4.  Termination of the Contract/Suspension.  Of course the contract will expire at the end of its term, but include other events that will result in termination:  (a) non-payment, (b) material breach, (c) bankruptcy, (d) failure to achieve defined milestones, including financial ones, (e) assignment/sale of the business (see below), (f) departure of personnel if the business relies on certain key employees, or (g) force majeure.  Termination clauses will often allow the breaching party an opportunity to cure a default, provided it is one that can be cured.  In the case of a force majeure event, the contract can be suspended pending passage of the event or terminated if the contract becomes impossible to continue due to the event.  

5.  Assignment/Sale of the Business.  Do you want the contract to be assignable to a third party, including in the event of the sale of the business.

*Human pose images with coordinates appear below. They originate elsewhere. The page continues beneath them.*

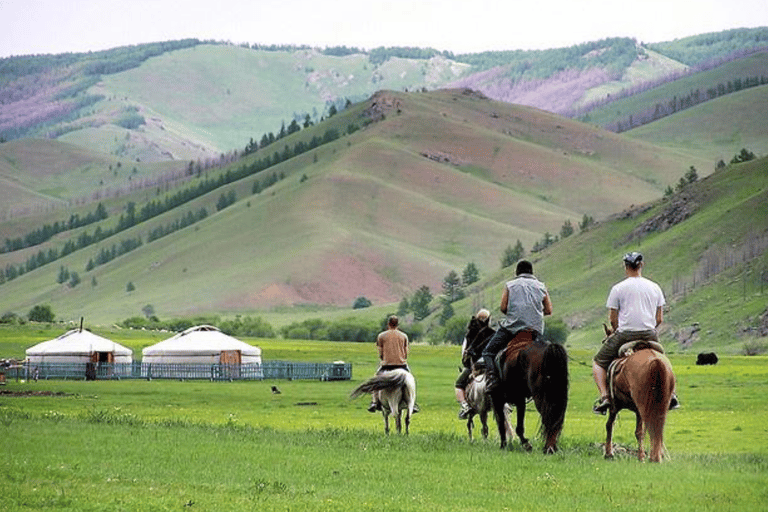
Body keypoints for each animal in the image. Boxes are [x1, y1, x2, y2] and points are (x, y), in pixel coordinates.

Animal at [604, 334, 676, 462]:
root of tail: (656, 361)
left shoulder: (615, 405)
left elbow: (610, 425)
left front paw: (609, 453)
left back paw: (648, 456)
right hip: (662, 401)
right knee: (658, 427)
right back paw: (656, 456)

This is an important issue for many types of agreements, such as licensing agreements or service contracts.  You can require consent for the assignment, but if you want the contract to be assignable, as an alternative you can propose that it is assignable to an assignee with financial ability to meet the contractual obligations.    

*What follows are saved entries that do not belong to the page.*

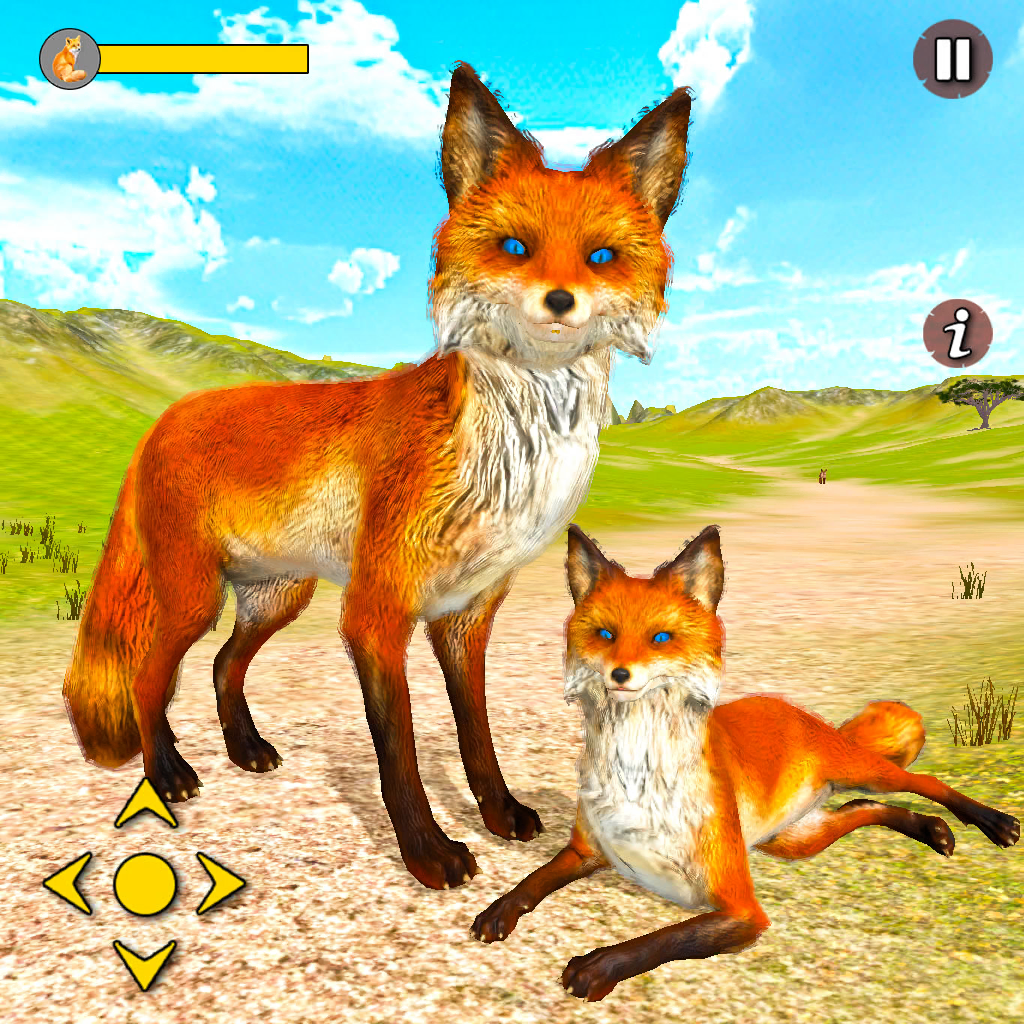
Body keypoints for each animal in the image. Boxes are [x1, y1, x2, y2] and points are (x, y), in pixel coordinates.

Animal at [61, 63, 693, 891]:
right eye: (515, 248)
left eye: (600, 258)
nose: (560, 301)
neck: (510, 458)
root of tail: (166, 417)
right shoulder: (375, 612)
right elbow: (400, 753)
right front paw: (428, 853)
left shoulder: (465, 616)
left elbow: (476, 735)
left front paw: (500, 814)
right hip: (196, 595)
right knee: (148, 676)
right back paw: (165, 772)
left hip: (277, 596)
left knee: (225, 666)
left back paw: (244, 748)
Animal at [471, 524, 1020, 1000]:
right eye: (605, 634)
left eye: (661, 639)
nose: (620, 674)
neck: (638, 776)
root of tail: (797, 710)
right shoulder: (586, 850)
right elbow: (533, 880)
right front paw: (498, 911)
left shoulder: (743, 910)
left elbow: (664, 938)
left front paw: (597, 965)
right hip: (796, 840)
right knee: (863, 810)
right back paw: (931, 830)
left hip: (861, 774)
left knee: (923, 779)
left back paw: (989, 822)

6. Warranties/Limitations on Liability.   Suppliers/service providers will often provide a lengthy provisions denying all warranties and limiting their liability -- and if you are the vendor, you generally want to push for these provisions.  If you are purchasing the the services of a large company, there may be no room to push back on any of the limitations, but whether the other contracting party is a small or large company, there is no harm in trying -- even if they send you the form or the "Master Service Agreement."  For either party, it is all about the bargaining power, and how much the other party wants your business versus how much you need the agreement.  Even if you cannot get the other party to budge, ask at least for an exception for gross negligence, and regardless a court may negate the limitation based on intentional misconduct or even gross negligence.               

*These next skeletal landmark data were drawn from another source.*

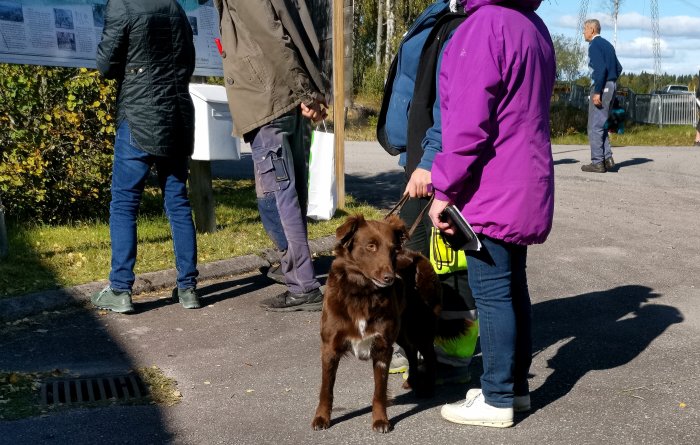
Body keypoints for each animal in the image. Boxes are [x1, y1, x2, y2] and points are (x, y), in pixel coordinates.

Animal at [314, 214, 440, 430]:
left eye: (393, 249)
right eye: (371, 246)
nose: (390, 278)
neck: (362, 293)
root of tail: (419, 256)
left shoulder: (382, 347)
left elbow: (379, 391)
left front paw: (381, 420)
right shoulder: (329, 346)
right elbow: (326, 388)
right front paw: (322, 417)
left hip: (419, 327)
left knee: (429, 356)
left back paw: (429, 388)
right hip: (402, 329)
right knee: (411, 350)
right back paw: (412, 381)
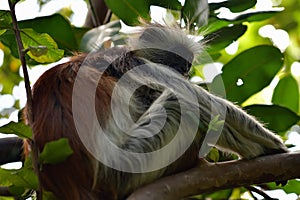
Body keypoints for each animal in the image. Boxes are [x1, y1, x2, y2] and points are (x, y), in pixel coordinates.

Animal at [25, 25, 288, 200]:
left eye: (187, 67)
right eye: (180, 63)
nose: (185, 72)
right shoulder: (140, 67)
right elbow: (201, 100)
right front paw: (272, 146)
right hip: (128, 168)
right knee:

7. Dispute Resolution.   Avoid an issues as to how disputes are to be resolved by negotiating the applicable (a) governing law, (b) venue for the dispute (meaning both the tribunal that will handle the matter, such as a court or arbitration/mediation, and the geographic location), (c) if there is to be mediation or arbitration, the procedures, and (d) will the parties impose legal fees and costs on the losing party.

8. Remedies.  Among the remedies you can include are (a) specific performance, which is important if money cannot cure a default, (b) liquidated damages, if you prefer to define the damages to avoid disputes as to proof the proper compensation for a breach, and (c) equitable remedies (other than specific performance), like an injunction.    

9. Non-Compete/Non-Solicitation.  Simple vendor/supplier agreements generally won't include these terms, but many other contracts will, including licensing agreements, consulting/employment, certain service agreements, or more major transactions (like sale of a business) to name a few.  Enforcement, especially as to non-competes, is a key legal issue, and it is highly advisable to have the provisions reviewed by counsel that understands the law in the applicable jurisdiction as it can vary greatly from state-to-state.

10.  Other Terms/Conclusion.   If there are other terms included or, for that matter, missing from the agreement, then make these part of the punch list of issues to be addressed with the other party.  The reality is that the worse response you can receive is "no", and then you can decide how important the provision is from your perspective.  A bad contract is NOT better than no contract.  In a competitive economy, even larger/established businesses are often willing to negotiate and "the last and final", "take it or leave it" or "as is" response may be just a bargaining tactic.

The Lesson: Read the Contract, Understand Each Provisions and Don't Be Afraid to Negotiate the Terms.

Disclaimer:  The discussions in this blog do not constitute legal advise nor create any attorney-client relationship.  You are urged to seek the advice of an experienced lawyer who can provide counsel with respect to your corporate/business law matters.